課題について -
映画「日輪の遺産」の感想文にある次の一文を英語に翻訳してください。「浅田流の涙を誘う悲しいストーリーですが、先に小説を読んでいたので、映画では涙は浮かんできませんでした。」

浅田次郎原作の「日輪の遺産 」の映画版です。小説では壮大な仕掛けがたいへん面白かったのですが、2時間の映画になるとかなりの部分を端折らざるを得ないので、ちょっと不完全燃焼かなと。しかも低予算で作ったとみえて主演級の俳優はともかく、そのほかの出演者のレベルが低く、舞台セットもお粗末な限りです。

その中でも主演の堺雅人や助演の中村獅童、八千草薫はたいへんいい味を出しています。堺雅人は「南極料理人」や「武士の家計簿」のようなコミカルな役から、この映画での陸軍少佐のようなシリアスなものまで表情豊かにうまく役を作れるのがいい感じです。ちょっと陸軍将校というには小粒で頼りない感じはしましたが。

ストーリーは太平洋戦争でマッカーサーが日本軍にフィリピンを追われたあとに残した金塊900億円(現在の貨幣価値で2千兆円)を敗戦が濃厚な日本に運び込み、進駐軍から隠してしまおうと政府が画策します。その任を命ぜられたのが堺雅人演じる真柴少佐と主計官(中尉)、その護衛役として中国戦線で負傷した曹長の三人。

計画では戦時動員されている女学生20人に山の中の洞窟の中に運び込ませ、終わったら口を封じるためにその女学生と教師に毒を飲ませて殺すことになっていたが、それはできないと上官に交渉しにいくと、ちょうどポツダム宣言受諾の反乱軍との混乱に遭ってしまいます。

やがてマッカーサーは厚木に降り立ち、フィリピンから奪われた金塊を取り戻すべき調査を始め、そしてようやく洞窟に隠してあることが判明してその洞窟に入っていきます。そこで見たものは、、、

浅田流の涙を誘う悲しいストーリーですが、先に小説を読んでいたので、映画では涙は浮かんできませんでした。

データソースからの項目

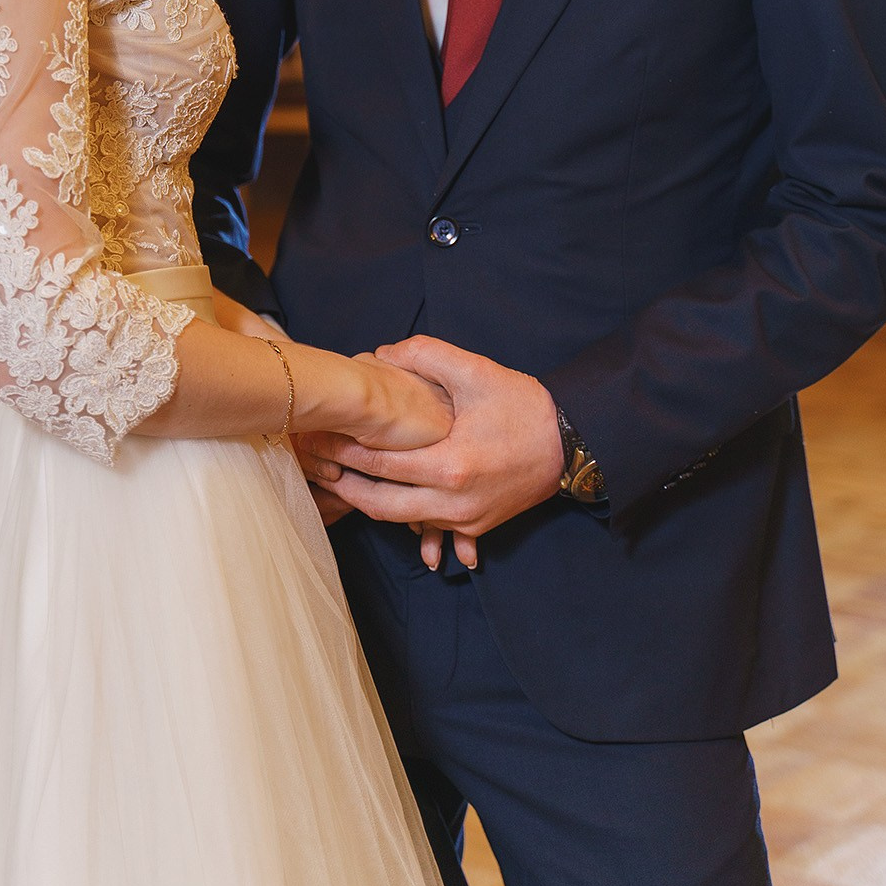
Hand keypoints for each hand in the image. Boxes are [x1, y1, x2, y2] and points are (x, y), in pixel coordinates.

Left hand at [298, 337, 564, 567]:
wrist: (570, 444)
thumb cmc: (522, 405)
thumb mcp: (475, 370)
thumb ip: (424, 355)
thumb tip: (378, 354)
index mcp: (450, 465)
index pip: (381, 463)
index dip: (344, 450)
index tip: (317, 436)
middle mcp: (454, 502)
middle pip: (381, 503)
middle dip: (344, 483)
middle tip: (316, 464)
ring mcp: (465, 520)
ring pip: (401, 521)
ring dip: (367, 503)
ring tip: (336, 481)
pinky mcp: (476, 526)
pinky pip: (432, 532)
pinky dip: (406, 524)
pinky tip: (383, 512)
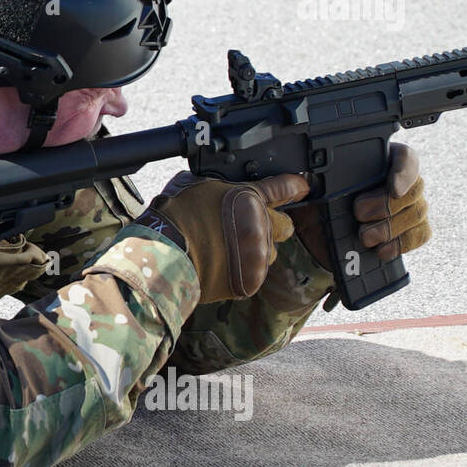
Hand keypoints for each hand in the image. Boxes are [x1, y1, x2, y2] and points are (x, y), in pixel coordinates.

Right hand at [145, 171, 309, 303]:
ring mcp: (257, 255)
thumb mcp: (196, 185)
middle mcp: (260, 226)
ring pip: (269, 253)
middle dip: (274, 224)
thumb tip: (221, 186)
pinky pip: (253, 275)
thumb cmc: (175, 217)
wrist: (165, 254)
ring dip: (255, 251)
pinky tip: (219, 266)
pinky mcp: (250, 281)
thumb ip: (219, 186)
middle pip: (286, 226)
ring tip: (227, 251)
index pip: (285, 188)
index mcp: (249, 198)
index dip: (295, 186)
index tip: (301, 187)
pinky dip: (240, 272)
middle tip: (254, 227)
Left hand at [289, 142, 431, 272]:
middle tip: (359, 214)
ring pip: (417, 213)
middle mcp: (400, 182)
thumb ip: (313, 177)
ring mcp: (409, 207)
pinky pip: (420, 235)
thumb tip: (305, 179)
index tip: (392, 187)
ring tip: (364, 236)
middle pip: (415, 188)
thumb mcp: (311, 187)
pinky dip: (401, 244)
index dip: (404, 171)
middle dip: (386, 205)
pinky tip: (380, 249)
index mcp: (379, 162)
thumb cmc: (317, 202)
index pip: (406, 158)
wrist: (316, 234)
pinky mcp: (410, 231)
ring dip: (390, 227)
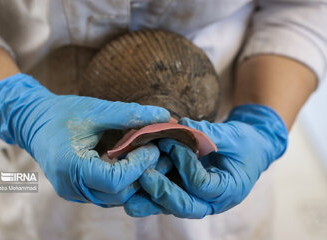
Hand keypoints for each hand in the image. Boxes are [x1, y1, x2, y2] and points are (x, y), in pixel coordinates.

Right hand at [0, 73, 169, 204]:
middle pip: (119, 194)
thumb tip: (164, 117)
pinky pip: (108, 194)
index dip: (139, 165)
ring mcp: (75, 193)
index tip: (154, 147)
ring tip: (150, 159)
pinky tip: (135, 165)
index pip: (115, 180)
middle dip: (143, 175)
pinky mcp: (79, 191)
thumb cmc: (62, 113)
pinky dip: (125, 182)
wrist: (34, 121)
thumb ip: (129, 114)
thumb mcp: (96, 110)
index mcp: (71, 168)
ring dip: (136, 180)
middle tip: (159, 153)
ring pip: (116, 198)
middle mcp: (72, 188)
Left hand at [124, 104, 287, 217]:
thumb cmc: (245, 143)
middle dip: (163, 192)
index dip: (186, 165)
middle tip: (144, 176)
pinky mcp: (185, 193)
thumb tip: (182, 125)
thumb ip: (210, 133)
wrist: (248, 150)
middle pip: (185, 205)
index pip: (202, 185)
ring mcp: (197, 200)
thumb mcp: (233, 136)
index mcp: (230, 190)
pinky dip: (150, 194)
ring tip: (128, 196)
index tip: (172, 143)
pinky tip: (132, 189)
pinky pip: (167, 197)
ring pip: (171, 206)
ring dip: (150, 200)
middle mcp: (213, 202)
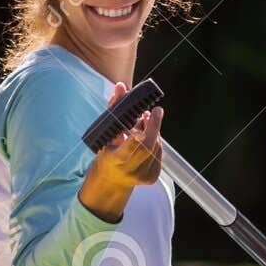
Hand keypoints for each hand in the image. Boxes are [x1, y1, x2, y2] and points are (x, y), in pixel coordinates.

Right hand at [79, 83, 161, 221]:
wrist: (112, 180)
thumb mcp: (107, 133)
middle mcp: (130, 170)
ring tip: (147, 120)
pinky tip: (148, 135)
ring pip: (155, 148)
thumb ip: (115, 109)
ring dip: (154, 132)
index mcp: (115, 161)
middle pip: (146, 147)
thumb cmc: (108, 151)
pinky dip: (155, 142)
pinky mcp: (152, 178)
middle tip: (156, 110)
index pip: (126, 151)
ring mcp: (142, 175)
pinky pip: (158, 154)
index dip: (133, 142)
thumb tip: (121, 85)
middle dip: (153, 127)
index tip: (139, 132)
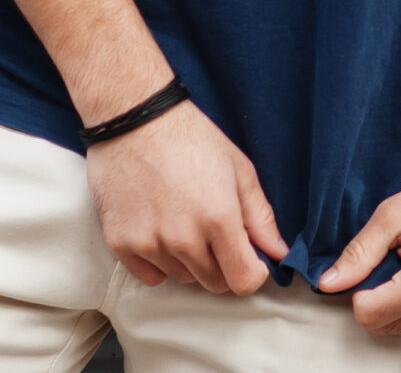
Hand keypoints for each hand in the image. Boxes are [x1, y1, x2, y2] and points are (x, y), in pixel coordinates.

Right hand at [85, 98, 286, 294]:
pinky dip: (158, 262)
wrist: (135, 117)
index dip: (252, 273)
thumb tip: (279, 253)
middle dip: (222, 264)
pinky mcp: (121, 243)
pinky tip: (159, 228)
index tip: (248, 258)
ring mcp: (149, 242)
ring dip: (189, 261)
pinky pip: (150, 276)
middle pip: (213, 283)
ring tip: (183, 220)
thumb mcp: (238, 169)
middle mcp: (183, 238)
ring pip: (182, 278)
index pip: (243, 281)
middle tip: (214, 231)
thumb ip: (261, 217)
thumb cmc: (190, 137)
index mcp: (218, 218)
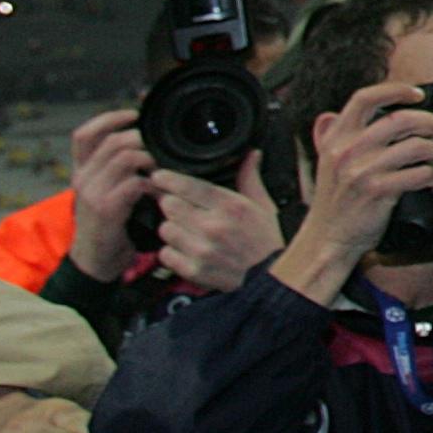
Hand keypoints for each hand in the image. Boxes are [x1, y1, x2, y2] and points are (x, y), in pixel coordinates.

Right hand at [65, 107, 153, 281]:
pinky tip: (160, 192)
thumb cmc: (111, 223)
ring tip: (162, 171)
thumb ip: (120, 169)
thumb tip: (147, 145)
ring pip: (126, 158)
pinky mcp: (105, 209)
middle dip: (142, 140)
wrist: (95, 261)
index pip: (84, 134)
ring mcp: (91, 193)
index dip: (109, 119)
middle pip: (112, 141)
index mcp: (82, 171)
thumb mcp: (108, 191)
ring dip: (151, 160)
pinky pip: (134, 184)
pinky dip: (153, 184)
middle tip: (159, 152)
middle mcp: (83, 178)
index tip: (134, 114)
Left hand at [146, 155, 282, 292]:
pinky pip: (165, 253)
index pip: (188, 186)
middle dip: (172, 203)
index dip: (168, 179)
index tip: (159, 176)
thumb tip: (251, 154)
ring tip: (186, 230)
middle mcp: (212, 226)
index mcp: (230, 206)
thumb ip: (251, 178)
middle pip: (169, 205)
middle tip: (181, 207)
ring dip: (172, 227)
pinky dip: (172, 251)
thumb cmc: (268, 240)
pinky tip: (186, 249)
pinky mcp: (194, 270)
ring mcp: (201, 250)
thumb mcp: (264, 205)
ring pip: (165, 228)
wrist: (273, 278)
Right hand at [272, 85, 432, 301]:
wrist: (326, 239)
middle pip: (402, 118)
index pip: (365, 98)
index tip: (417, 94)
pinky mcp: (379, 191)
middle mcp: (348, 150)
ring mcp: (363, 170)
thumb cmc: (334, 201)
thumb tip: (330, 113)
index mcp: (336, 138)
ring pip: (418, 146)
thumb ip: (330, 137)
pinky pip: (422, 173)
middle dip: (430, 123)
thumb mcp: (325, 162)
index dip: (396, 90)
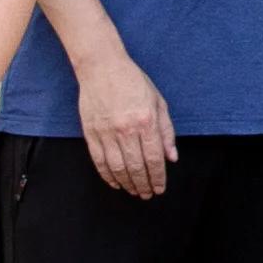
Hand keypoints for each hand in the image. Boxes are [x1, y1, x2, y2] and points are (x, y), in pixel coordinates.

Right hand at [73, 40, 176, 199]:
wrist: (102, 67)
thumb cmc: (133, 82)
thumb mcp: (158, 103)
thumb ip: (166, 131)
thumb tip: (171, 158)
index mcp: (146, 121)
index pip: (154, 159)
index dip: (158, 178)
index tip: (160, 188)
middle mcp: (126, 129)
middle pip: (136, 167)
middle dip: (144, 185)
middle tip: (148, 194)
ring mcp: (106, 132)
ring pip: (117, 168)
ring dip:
--
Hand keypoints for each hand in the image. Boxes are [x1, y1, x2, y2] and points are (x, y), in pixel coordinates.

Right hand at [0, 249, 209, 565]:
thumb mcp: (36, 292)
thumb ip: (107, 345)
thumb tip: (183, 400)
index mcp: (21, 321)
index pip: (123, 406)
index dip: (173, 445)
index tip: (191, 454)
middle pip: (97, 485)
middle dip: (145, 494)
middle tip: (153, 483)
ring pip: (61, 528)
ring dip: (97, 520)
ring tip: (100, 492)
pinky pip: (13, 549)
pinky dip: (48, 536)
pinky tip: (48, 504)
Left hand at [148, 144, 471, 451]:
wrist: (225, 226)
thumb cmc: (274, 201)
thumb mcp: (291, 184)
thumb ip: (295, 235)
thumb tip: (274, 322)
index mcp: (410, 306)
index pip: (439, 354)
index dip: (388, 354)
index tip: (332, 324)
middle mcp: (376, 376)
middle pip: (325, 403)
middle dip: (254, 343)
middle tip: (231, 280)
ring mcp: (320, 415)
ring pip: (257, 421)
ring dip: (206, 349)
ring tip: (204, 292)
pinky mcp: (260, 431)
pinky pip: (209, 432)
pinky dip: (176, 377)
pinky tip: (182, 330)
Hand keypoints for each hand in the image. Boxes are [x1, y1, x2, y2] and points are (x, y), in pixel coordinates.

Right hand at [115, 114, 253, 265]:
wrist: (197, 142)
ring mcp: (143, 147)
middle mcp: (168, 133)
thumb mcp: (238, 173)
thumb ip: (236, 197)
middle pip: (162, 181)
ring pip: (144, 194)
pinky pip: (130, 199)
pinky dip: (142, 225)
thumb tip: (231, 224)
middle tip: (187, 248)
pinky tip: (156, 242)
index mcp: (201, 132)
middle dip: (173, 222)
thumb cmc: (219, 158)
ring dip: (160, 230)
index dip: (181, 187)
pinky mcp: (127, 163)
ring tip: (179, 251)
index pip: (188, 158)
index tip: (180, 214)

課題の解答 -
It is a sad, tear-inducing story in the Asada style, but since I had read the novel first, no tears came to my eyes during the film.